A four-story distribution center that would be among the largest industrial buildings in San Diego County is being built for Amazon on a 65-acrce site in Otay Mesa.
The four-story building at Otay Mesa Road and Enrico Fermi Drive will have about 2.6 million square feet of space with 1,854 parking spaces, according to plans submitted to county planners by the developer, Seefried Properties based in Atlanta. No start date for the project was given.
The parking will be wired for more than 100 electric charging stations.
The project also will have a 404 square-foot pump house, a 930 square-foot water tank a 940 square-foot bike rack shelter, and a 278 square-foot guardhouse, according to planning documents.
Amazon didn’t respond to requests for information and officials with Seefried Properties said they couldn’t comment.
Seefried has done other similar projects for Amazon, according to Seefried’s website, including a 1 million square-foot building in Macon, Georgia, completed in November 2018 and an 856,000 square-foot building in Salt Lake City completed in August 2018.
David Wick, chairman of the East Otay Mesa Property Owners Association, said Seefried acquired the property to build the distribution center for Amazon.
“This is a great addition. Amazon is a great addition to Otay Mesa,” Wick said. “It’s a lot of automation, so I’m not sure how much of a job generator it will be.”
The property sold for nearly $22.7 million.
Seefried is required as a condition of its permits to make improvements to Otay Mesa Road that would include adding bike lanes and widening the street. Similar improvements are required for Enrico Fermi Drive.
Because Amazon is such a high profile company and because this project is so big, it’s expected to heighten interest in Otay Mesa for industrial construction, according to some commercial real estate brokers.
“With Amazon coming in, there are a lot of groups that follow Amazon,” said Bret Morriss, managing director of Stream Realty Partners in San Diego, adding that it would include industries such as box makers and last-mile distributors
“Two million-plus square feet is certainly going to lead to other jobs and other supporting companies coming in,” Morriss said. “They have a lot of land that they could quickly turn into industrial buildings.”
Linda Greenberg, a principal with Lee & Associates, said it’s difficult to assess what effect Amazon will have on the overall development of commercial real estate in Otay Mesa.
“I don’t think we’re going to know the impact until they’re operational,” Greenberg said. “I don’t know that it will have a lot of impact in the short term on demand for land.”
Least Expensive Submarket
Even before the Amazon deal, Otay Mesa was a strong draw for companies looking for new industrial space, Morriss and others said.

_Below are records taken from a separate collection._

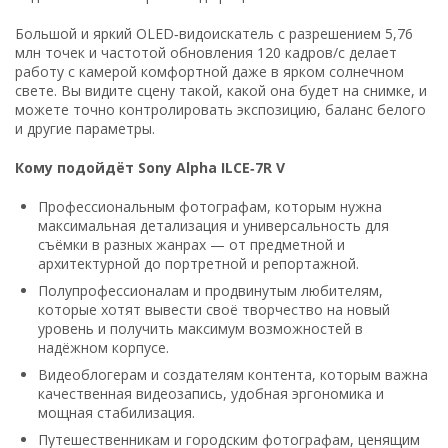
Большой и яркий OLED‑видоискатель с разрешением 5,76
млн точек и частотой обновления 120 кадров/с делает
работу с камерой комфортной даже в ярком солнечном
свете. Вы видите сцену такой, какой она будет на снимке, и
можете точно контролировать экспозицию, баланс белого
и другие параметры.
Кому подойдёт Sony Alpha ILCE‑7R V
Профессиональным фотографам, которым нужна
максимальная детализация и универсальность для
съёмки в разных жанрах — от предметной и
архитектурной до портретной и репортажной.
Полупрофессионалам и продвинутым любителям,
которые хотят вывести своё творчество на новый
уровень и получить максимум возможностей в
надёжном корпусе.
Видеоблогерам и создателям контента, которым важна
качественная видеозапись, удобная эргономика и
мощная стабилизация.
Путешественникам и городским фотографам, ценящим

“It’s the least expensive submarket in San Diego, and that’s after above-average rent growth,” Morriss said.
Rental rates in the past few years for industrial space have gone from about 50 cents per square foot to about 70 cents per square foot, Morriss said.
“Other markets have seen pretty good rent growth, but I think that’s the highest in the region,” Morriss said.

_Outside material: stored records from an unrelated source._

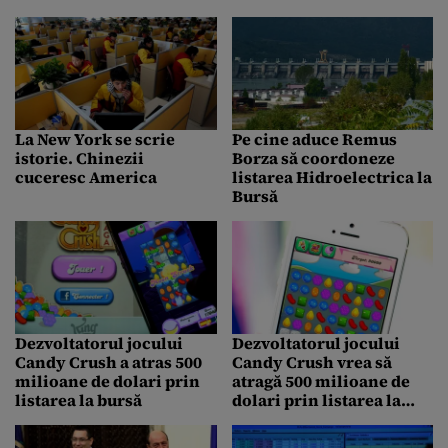
La New York se scrie
Pe cine aduce Remus
istorie. Chinezii
Borza să coordoneze
cuceresc America
listarea Hidroelectrica la
Bursă
Dezvoltatorul jocului
Dezvoltatorul jocului
Candy Crush a atras 500
Candy Crush vrea să
milioane de dolari prin
atragă 500 milioane de
listarea la bursă
dolari prin listarea la
bursa din New York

CBRE, in a first quarter 2019 report on industrial property throughout South County that included Otay Mesa, said industrial space was extremely tight, with a vacancy rate of 4.2 percent.
Wick of the Property Owners Association said that Otay Mesa in the next five years will have more new development than it’s had in the past 25 years.
‘Ripe for Development’
“Otay’s the last area in the county where there’s large tracts of land where you can develop a large manufacturing or distribution center,” Wick said.
With new roads, sewerage and other infrastructure, “now it’s ripe for development,” Wick said.
In addition to the Amazon property, other large deals in Otay Mesa included 51 acres bought for $30 million in April by Copart Inc., an online vehicle auction company based in Dallas.
Majestic Realty Co., headquartered in Los Angeles, in October partnered with Sunroad Enterprises of San Diego for development of an three-building industrial park in Otay Mesa with a total of 227,000 square feet.
Murphy Development Co. in January completed construction of the final building in the Siempre Viva Business Park in Otay Mesa. The park includes 2.1 million square feet of industrial space on 155 acres near the Otay Mesa Port of Entry.
Rob Hixson, CBRE senior vice president who represented the seller in the Copart deal, said not only is more land available than elsewhere in the county, but “the freeways that have been built over the past few years are creating more easy access to the buildings.”
“Now, people aren’t complaining like they used to,” Hixson said.
In the past, Otay Mesa’s big draw was its proximity to Mexico for companies that did business on both sides of the border.
That’s still true, but Wick said the next wave of commercial real estate development won’t be so centered on cross-border business.
“You will start seeing more and more businesses going to Otay that may not do business with Mexico,” Wick said. “I could see more distribution type businesses relocating there.”